WHAT YOU WILL DO
Pull every line containing the word "dalam" out of the material below.

SUPPLIED INFORMATION
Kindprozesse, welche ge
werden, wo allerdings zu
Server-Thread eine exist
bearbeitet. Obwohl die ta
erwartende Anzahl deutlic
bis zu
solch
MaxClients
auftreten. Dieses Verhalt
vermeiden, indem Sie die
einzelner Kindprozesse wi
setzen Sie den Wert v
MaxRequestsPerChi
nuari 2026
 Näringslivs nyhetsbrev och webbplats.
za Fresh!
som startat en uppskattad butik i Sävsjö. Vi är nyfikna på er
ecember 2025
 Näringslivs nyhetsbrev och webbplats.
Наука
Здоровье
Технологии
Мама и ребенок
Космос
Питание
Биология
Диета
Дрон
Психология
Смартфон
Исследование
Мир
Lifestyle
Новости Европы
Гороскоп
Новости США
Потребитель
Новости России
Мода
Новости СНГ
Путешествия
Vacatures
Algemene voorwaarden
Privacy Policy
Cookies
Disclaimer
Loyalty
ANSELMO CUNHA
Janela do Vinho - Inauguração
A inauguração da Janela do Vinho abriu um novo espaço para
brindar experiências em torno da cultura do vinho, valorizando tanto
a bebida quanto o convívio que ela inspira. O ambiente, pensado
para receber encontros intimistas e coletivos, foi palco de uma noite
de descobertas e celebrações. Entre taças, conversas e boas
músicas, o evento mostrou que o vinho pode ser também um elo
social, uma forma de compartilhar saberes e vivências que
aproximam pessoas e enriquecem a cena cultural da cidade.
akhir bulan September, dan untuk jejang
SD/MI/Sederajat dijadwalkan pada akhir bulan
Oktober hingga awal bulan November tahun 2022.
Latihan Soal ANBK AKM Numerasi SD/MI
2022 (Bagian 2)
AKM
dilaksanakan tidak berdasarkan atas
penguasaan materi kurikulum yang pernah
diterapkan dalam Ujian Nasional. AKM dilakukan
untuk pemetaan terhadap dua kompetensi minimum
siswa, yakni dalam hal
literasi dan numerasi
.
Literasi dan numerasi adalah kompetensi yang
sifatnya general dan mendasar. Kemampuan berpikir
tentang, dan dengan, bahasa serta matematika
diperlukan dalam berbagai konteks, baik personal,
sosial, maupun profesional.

TASK SOLUTION
diterapkan dalam Ujian Nasional. AKM dilakukan
siswa, yakni dalam hal
diperlukan dalam berbagai konteks, baik personal,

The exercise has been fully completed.